We can access a given database, from bash, as follows:
psql -d <database-name> -U dan
psql
provides many useful tools that are not part of the SQL
language. A sampling of useful utilities include:
\help
: get help\c <database>
: connect to database\du
: list users and permissions\q
or<C-d>
: exit thepsql
shell\?
: list other meta-commands
Creating a Table
Tables can be created as follows (the below is written in SQL
and is not a psql
terminal command, though it can be entered directly into the psql
terminal).
CREATE TABLE <table-name> (
col1 varchar(80), -- variable-length character
col2 int, -- integer
col3 timestamp, -- date/time
col4 real, -- real number
col5 date -- date
);
Each line above includes the column name (e.g. col1
), the variable type (e.g. varchar(80)
), and a comment (text following --
).
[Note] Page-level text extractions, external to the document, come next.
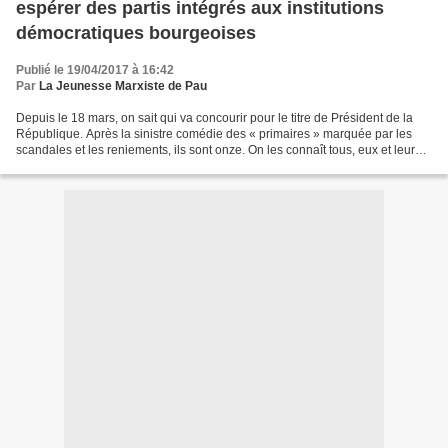
espérer des partis intégrés aux institutions
démocratiques bourgeoises
Publié le 19/04/2017 à 16:42
Par
La Jeunesse Marxiste de Pau
Depuis le 18 mars, on sait qui va concourir pour le titre de Président de la
République. Après la sinistre comédie des « primaires » marquée par les
scandales et les reniements, ils sont onze. On les connaît tous, eux et leurs
soutiens. FILLON, MACRON,...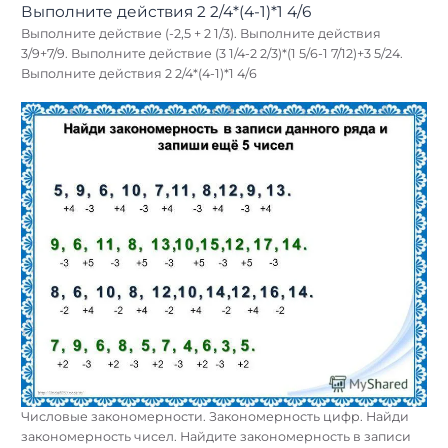
Выполните действие (-2,5 + 2 1/3). Выполните действия
3/9+7/9. Выполните действие (3 1/4-2 2/3)*(1 5/6-1 7/12)+3 5/24.
Выполните действия 2 2/4*(4-1)*1 4/6
Числовые закономерности. Закономерность цифр. Найди
закономерность чисел. Найдите закономерность в записи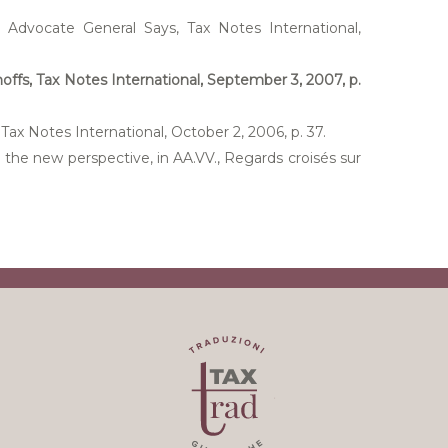
 Advocate General Says, Tax Notes International,
noffs, Tax Notes International, September 3, 2007, p.
Tax Notes International, October 2, 2006, p. 37.
n: the new perspective, in AA.VV., Regards croisés sur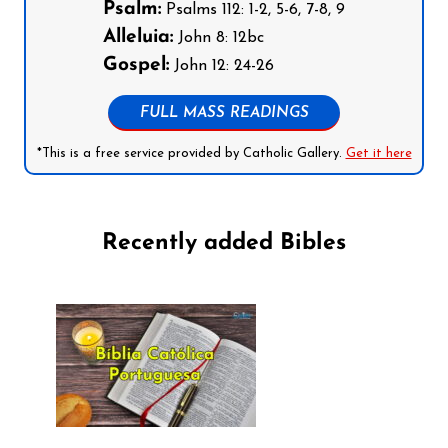
Psalm:
Psalms 112: 1-2, 5-6, 7-8, 9
Alleluia:
John 8: 12bc
Gospel:
John 12: 24-26
FULL MASS READINGS
*This is a free service provided by Catholic Gallery.
Get it here
Recently added Bibles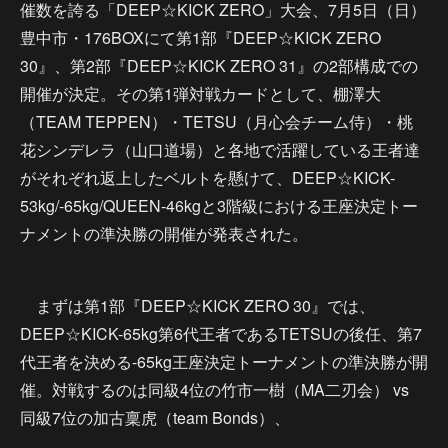
催数を誇る「DEEP☆KICK ZERO」大会、7月5日（日）
豊中市・176BOXにて第1部『DEEP☆KICK ZERO
30』、第2部『DEEP☆KICK ZERO 31』の2部構成での
開催が決定。その第1弾対戦カードとして、棚澤大
（TEAM TEPPEN）・TETSU（月心会チーム侍）・桃
花シンデレラ（山口道場）と各地で活躍している王者達
がそれぞれ返上したベルトを懸けて、DEEP☆KICK-
53kg/-65kg/QUEEN-46kgと3階級における王座決定トー
ナメントの準決勝の開催が発表された。
まずは第1部『DEEP☆KICK ZERO 30』では、
DEEP☆KICK-65kg第6代王者であるTETSUの後任、第7
代王者を決める-65kg王座決定トーナメントの準決勝が開
催。対戦するのは同級4位の竹市一樹（MA二刃会） vs
同級7位の加古稟虎（team Bonds）、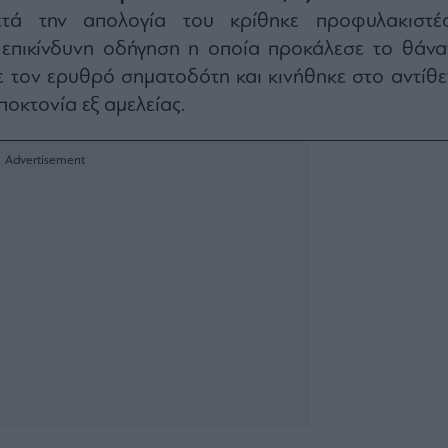
ά την απολογία του κρίθηκε προφυλακιστέο
α επικίνδυνη οδήγηση η οποία προκάλεσε το θάνα
 τον ερυθρό σηματοδότη και κινήθηκε στο αντίθε
οκτονία εξ αμελείας.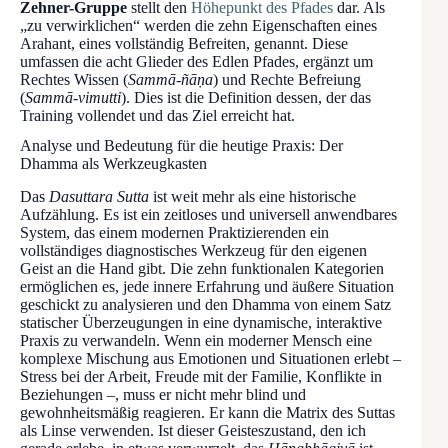
Zehner-Gruppe
stellt den
Höhepunkt des Pfades
dar. Als
„zu verwirklichen“ werden die zehn Eigenschaften eines
Arahant, eines vollständig Befreiten, genannt. Diese
umfassen die acht Glieder des Edlen Pfades, ergänzt um
Rechtes Wissen (
Sammā-ñāṇa
) und Rechte Befreiung
(
Sammā-vimutti
). Dies ist die Definition dessen, der das
Training vollendet und das Ziel erreicht hat.
Analyse und Bedeutung für die heutige Praxis: Der
Dhamma als Werkzeugkasten
Das
Dasuttara Sutta
ist weit mehr als eine historische
Aufzählung. Es ist ein zeitloses und universell anwendbares
System, das einem modernen Praktizierenden ein
vollständiges diagnostisches Werkzeug für den eigenen
Geist an die Hand gibt. Die zehn funktionalen Kategorien
ermöglichen es, jede innere Erfahrung und äußere Situation
geschickt zu analysieren und den Dhamma von einem Satz
statischer Überzeugungen in eine dynamische, interaktive
Praxis zu verwandeln. Wenn ein moderner Mensch eine
komplexe Mischung aus Emotionen und Situationen erlebt –
Stress bei der Arbeit, Freude mit der Familie, Konflikte in
Beziehungen –, muss er nicht mehr blind und
gewohnheitsmäßig reagieren. Er kann die Matrix des Suttas
als Linse verwenden. Ist dieser Geisteszustand, den ich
This basic syntax creates an empty table within our database.
Adding Some Data to the Table
There are numerous ways to enter data into the table. We can make use of the SQL
INSERT INTO
commands:
INSERT INTO <table-name> VALUES ('San Francisco', 46, '2014-11-17 01:22:50', 0.25, '1997-01-13');
This will fill in one row of data. It assumes we have positioned the data according to the order of the columns in the table. We can also specify exactly which columns we are filling (for example, if we don’t know the order):
INSERT INTO <table-name> (col1, col2, col3, col4, col5)
VALUES ('San Francisco', 46, '2014-11-17 01:22:50', 0.25, '1997-01-13');
In my case, I had some CSV
files I wanted to load into the database. This can be accomplished with the SQL
COPY
command or with the psql
\copy
command. I opted to use the \copy
approach, following a lot of advice I found from various sources online.
\copy <table-name>(col1, col2, col3, col4, col5) FROM '/path/to/file/' DELIMITER ',' CSV HEADER;
We specify the (already-created but as-of-yet unpopulated) table in our database to which we want to import the data first, and the file source second. By noting that the CSV
has a header, we tell the \copy
command to omit the first row.
Concluding Notes
The above represents my very first steps into the world of database design and SQL
. Much more will follow. I have set up several tables in this database have connected them with primary and foreign keys – a concept I will explore further later. I plan, in the near future, to figure out how to interact with this database using python
and/or R
; how to set up easily-reproducible queries to answer common questions of interest; and how, in general, to make the best use of the database in a data science and statistics workflow.